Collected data

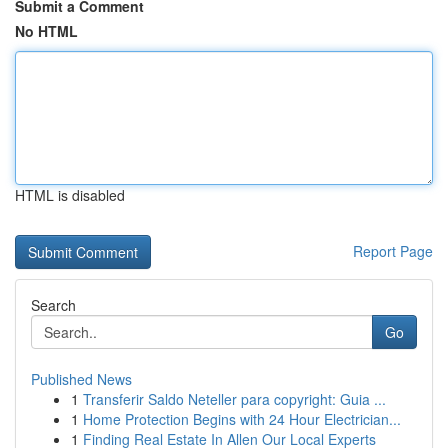
Submit a Comment
No HTML
HTML is disabled
Report Page
Search
Go
Published News
1
Transferir Saldo Neteller para copyright: Guia ...
1
Home Protection Begins with 24 Hour Electrician...
1
Finding Real Estate In Allen Our Local Experts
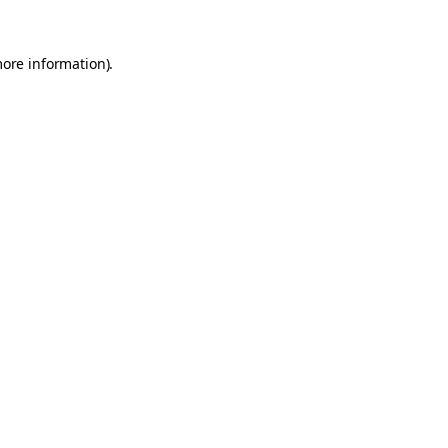
more information).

WHAT IS NEEDED>
Word for word, reproduce all of the data, but keep out the pictures.

ANSWER FOR THIS EXERCISE>
Submit a Comment
No HTML
HTML is disabled
Report Page
Search
Go
Published News
1
Transferir Saldo Neteller para copyright: Guia ...
1
Home Protection Begins with 24 Hour Electrician...
1
Finding Real Estate In Allen Our Local Experts
more information).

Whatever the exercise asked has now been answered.